▶ _EXERCISE_: Transcribe every line of the records verbatim.

Stored data:

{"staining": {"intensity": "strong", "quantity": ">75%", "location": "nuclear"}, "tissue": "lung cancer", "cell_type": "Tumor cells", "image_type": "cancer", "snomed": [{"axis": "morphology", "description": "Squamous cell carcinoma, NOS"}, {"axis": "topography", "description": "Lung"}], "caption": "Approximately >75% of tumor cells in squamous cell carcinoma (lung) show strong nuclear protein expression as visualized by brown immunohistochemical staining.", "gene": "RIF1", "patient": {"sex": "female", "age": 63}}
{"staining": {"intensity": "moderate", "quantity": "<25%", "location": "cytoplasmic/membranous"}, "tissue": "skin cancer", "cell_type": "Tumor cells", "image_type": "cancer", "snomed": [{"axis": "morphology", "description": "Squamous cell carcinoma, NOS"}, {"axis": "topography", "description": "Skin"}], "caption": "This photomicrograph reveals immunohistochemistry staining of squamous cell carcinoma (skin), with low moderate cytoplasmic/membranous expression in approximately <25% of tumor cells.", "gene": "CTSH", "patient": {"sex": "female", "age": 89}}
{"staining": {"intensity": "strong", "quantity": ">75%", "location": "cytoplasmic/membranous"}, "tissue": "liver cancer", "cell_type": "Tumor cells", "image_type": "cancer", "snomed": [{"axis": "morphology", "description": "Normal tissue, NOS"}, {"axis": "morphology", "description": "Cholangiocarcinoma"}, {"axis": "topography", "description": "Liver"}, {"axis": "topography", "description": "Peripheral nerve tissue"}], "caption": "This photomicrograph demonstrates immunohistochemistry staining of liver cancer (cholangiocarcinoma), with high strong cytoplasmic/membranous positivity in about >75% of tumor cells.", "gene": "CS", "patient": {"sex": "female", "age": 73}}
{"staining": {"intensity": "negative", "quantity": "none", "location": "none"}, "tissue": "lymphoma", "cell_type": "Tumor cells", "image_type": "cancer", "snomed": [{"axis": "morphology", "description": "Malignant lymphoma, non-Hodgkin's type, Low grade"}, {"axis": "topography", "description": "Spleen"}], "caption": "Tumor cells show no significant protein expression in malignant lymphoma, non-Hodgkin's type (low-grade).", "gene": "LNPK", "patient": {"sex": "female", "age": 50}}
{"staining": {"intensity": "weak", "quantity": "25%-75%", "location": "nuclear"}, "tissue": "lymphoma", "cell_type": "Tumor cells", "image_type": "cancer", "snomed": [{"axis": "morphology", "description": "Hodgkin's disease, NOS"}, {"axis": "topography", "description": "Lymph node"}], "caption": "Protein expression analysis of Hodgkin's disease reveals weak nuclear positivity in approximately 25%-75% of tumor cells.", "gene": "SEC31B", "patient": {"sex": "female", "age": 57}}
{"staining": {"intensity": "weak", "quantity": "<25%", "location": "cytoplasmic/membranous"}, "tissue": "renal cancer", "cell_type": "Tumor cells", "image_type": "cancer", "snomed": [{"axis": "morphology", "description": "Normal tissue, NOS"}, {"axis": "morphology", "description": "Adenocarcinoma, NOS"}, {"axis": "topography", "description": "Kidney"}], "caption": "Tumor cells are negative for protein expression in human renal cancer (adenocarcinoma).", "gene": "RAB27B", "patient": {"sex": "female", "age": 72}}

▶ _ANSWER FOR THE TASK_:
{"staining": {"intensity": "strong", "quantity": ">75%", "location": "nuclear"}, "tissue": "lung cancer", "cell_type": "Tumor cells", "image_type": "cancer", "snomed": [{"axis": "morphology", "description": "Squamous cell carcinoma, NOS"}, {"axis": "topography", "description": "Lung"}], "caption": "Approximately >75% of tumor cells in squamous cell carcinoma (lung) show strong nuclear protein expression as visualized by brown immunohistochemical staining.", "gene": "RIF1", "patient": {"sex": "female", "age": 63}}
{"staining": {"intensity": "moderate", "quantity": "<25%", "location": "cytoplasmic/membranous"}, "tissue": "skin cancer", "cell_type": "Tumor cells", "image_type": "cancer", "snomed": [{"axis": "morphology", "description": "Squamous cell carcinoma, NOS"}, {"axis": "topography", "description": "Skin"}], "caption": "This photomicrograph reveals immunohistochemistry staining of squamous cell carcinoma (skin), with low moderate cytoplasmic/membranous expression in approximately <25% of tumor cells.", "gene": "CTSH", "patient": {"sex": "female", "age": 89}}
{"staining": {"intensity": "strong", "quantity": ">75%", "location": "cytoplasmic/membranous"}, "tissue": "liver cancer", "cell_type": "Tumor cells", "image_type": "cancer", "snomed": [{"axis": "morphology", "description": "Normal tissue, NOS"}, {"axis": "morphology", "description": "Cholangiocarcinoma"}, {"axis": "topography", "description": "Liver"}, {"axis": "topography", "description": "Peripheral nerve tissue"}], "caption": "This photomicrograph demonstrates immunohistochemistry staining of liver cancer (cholangiocarcinoma), with high strong cytoplasmic/membranous positivity in about >75% of tumor cells.", "gene": "CS", "patient": {"sex": "female", "age": 73}}
{"staining": {"intensity": "negative", "quantity": "none", "location": "none"}, "tissue": "lymphoma", "cell_type": "Tumor cells", "image_type": "cancer", "snomed": [{"axis": "morphology", "description": "Malignant lymphoma, non-Hodgkin's type, Low grade"}, {"axis": "topography", "description": "Spleen"}], "caption": "Tumor cells show no significant protein expression in malignant lymphoma, non-Hodgkin's type (low-grade).", "gene": "LNPK", "patient": {"sex": "female", "age": 50}}
{"staining": {"intensity": "weak", "quantity": "25%-75%", "location": "nuclear"}, "tissue": "lymphoma", "cell_type": "Tumor cells", "image_type": "cancer", "snomed": [{"axis": "morphology", "description": "Hodgkin's disease, NOS"}, {"axis": "topography", "description": "Lymph node"}], "caption": "Protein expression analysis of Hodgkin's disease reveals weak nuclear positivity in approximately 25%-75% of tumor cells.", "gene": "SEC31B", "patient": {"sex": "female", "age": 57}}
{"staining": {"intensity": "weak", "quantity": "<25%", "location": "cytoplasmic/membranous"}, "tissue": "renal cancer", "cell_type": "Tumor cells", "image_type": "cancer", "snomed": [{"axis": "morphology", "description": "Normal tissue, NOS"}, {"axis": "morphology", "description": "Adenocarcinoma, NOS"}, {"axis": "topography", "description": "Kidney"}], "caption": "Tumor cells are negative for protein expression in human renal cancer (adenocarcinoma).", "gene": "RAB27B", "patient": {"sex": "female", "age": 72}}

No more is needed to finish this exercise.